De herverdeling van het fortuin van de allerrijksten moet beter. Kan de christelijke geloofsgemeenschap daar misschien bij helpen?
De christelijke geloofsgemeenschap heeft traditioneel grote zorg besteed aan het lot van de armen. Maar ook aan het heil van de rijken besteedde ze veel aandacht. De reden ligt voor de hand. In het evangelie staat heel duidelijk: voor de rijke is het moeilijker om het Rijk Gods binnen te treden dan voor een kameel om door het oog van een naald te geraken. Wie daarbij nog toelichting wil, die moet de parabel lezen van Lazarus en de rijke vrek. Die passages maakten toen – en nog altijd – grote indruk.

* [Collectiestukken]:
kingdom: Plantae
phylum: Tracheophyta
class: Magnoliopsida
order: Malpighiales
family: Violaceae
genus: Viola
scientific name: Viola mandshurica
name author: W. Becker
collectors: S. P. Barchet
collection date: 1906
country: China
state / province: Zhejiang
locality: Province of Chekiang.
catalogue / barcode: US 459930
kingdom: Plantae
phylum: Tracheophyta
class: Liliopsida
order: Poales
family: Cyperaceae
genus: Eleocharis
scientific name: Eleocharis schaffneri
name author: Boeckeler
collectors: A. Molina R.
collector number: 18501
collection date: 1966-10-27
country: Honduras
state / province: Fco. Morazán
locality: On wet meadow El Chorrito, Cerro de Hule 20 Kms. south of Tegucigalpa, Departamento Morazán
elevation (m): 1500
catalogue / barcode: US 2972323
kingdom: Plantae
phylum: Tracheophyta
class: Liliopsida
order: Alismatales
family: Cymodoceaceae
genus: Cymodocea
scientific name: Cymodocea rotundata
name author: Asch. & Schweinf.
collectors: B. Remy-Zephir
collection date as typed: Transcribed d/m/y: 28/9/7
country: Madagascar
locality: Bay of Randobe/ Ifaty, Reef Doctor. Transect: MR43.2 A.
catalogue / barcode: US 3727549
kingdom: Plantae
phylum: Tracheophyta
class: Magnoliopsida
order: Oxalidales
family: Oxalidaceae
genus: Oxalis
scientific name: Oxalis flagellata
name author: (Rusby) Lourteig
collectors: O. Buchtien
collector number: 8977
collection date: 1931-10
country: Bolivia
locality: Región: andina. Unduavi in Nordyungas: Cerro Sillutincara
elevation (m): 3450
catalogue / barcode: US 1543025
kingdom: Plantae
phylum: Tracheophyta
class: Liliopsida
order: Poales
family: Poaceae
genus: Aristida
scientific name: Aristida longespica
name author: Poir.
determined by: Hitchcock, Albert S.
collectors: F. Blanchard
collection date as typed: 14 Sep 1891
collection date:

* [Opdracht]:
Welke parabel moet volgens het fragment lezen wie over de rijke en het Rijk Gods nog toelichting wil? Het materiaal komt uit een andere bron.

* [Antwoord]:
De parabel van Lazarus en de rijke vrek.